Ivanti Security Advisory: Critical Vulnerabilities in Endpoint Manager Mobile (EPMM) Addressed

This heading succinctly captures the essence of the content, highlighting the focus on security vulnerabilities and the specific software affected.

Ivanti Issues Urgent Security Patches for Endpoint Manager Mobile Vulnerabilities

In a critical move to safeguard enterprise systems, Ivanti has released security patches addressing two significant vulnerabilities in its Endpoint Manager Mobile (EPMM) software. Identified as CVE-2025-4427 and CVE-2025-4428, these flaws have been actively exploited in limited attacks, raising alarms among organizations relying on the software.
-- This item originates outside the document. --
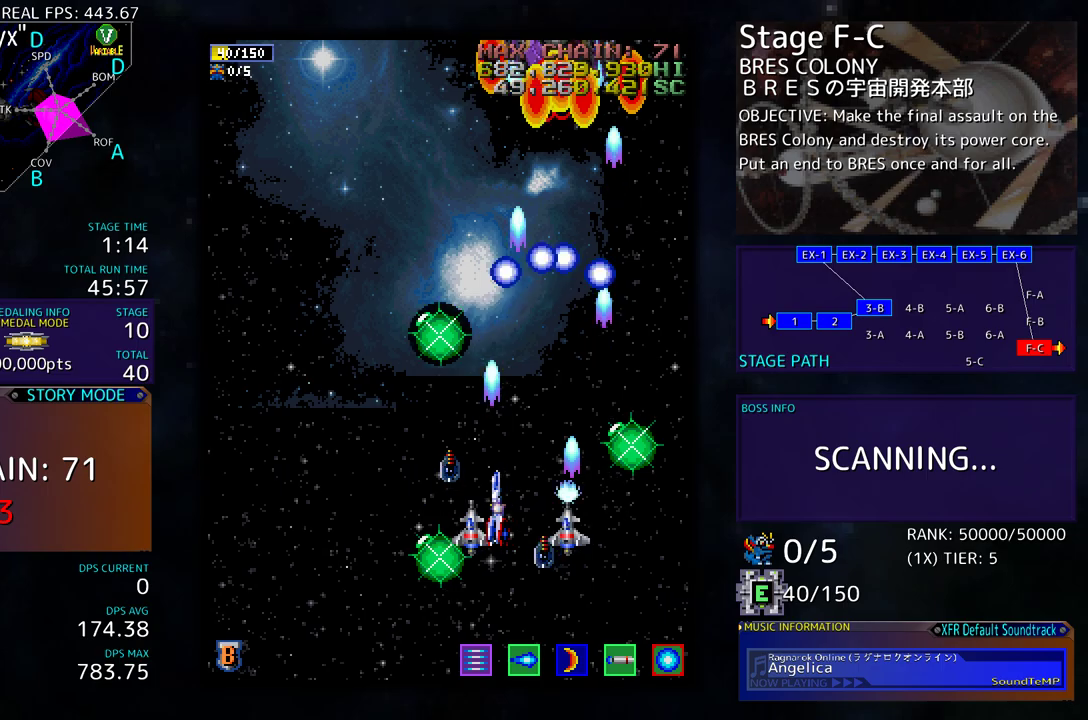
{"buttons": ["DPAD_UP"], "events": [[167, "DPAD_UP", "down"], [200, "DPAD_LEFT", "up"], [200, "DPAD_RIGHT", "down"], [200, "DPAD_UP", "up"], [367, "DPAD_UP", "down"], [383, "DPAD_RIGHT", "up"]]}
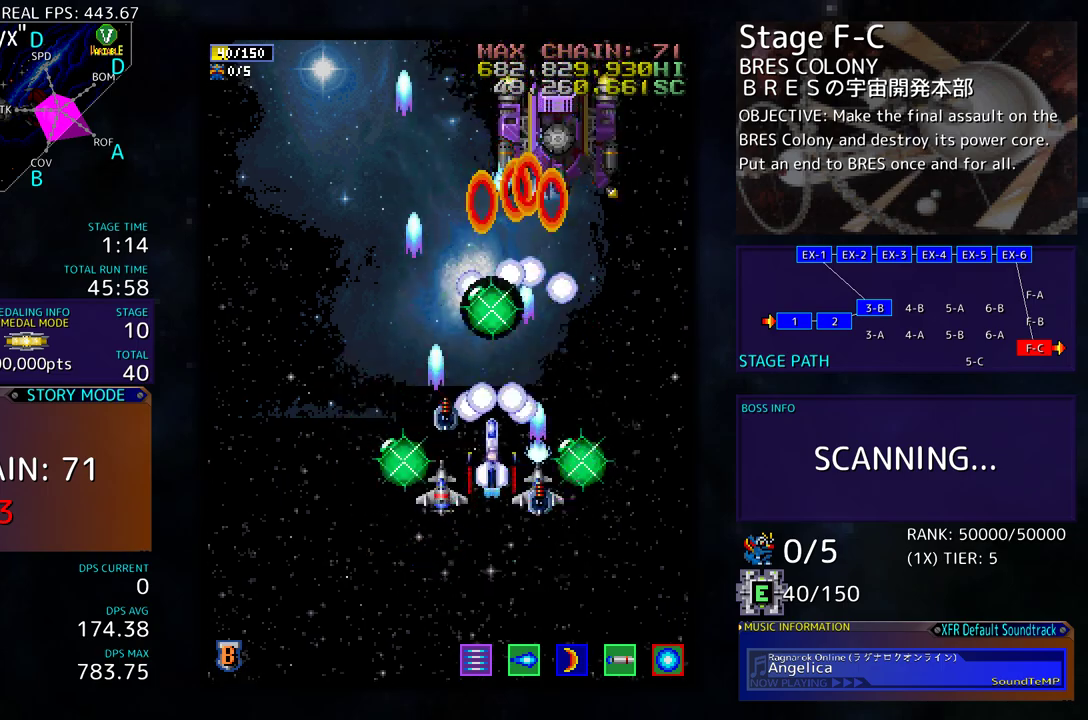
{"buttons": [], "events": [[17, "DPAD_UP", "up"], [133, "DPAD_UP", "down"], [250, "DPAD_UP", "up"]]}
CVE-2025-4427, with a CVSS score of 5.3, allows attackers to bypass authentication mechanisms, granting unauthorized access to protected resources. More alarmingly, CVE-2025-4428, rated at a severe 7.2, enables remote code execution, potentially allowing attackers to take full control of affected systems.

When exploited together, these vulnerabilities pose a grave risk, as they enable attackers to execute arbitrary code without authentication. Ivanti’s May 2025 advisory highlighted the urgency of these issues, noting that a limited number of cases had already been reported.

The vulnerabilities affect several versions of EPMM, specifically versions 11.12.0.4 and earlier, along with all 12.3.0.1, 12.4.0.1, and 12.5.0.0 versions. Organizations are strongly urged to upgrade to the patched versions—11.12.0.5, 12.3.0.2, 12.4.0.2, and 12.5.0.1—to mitigate the risks.

For those unable to upgrade immediately, Ivanti recommends implementing security measures such as filtering API access using built-in Portal ACLs or deploying an external Web Application Firewall (WAF). However, these measures may have limitations, particularly in dynamic environments.

As cyber threats continue to evolve, organizations must remain vigilant, promptly applying security patches and adhering to best practices to protect their systems from potential exploitation.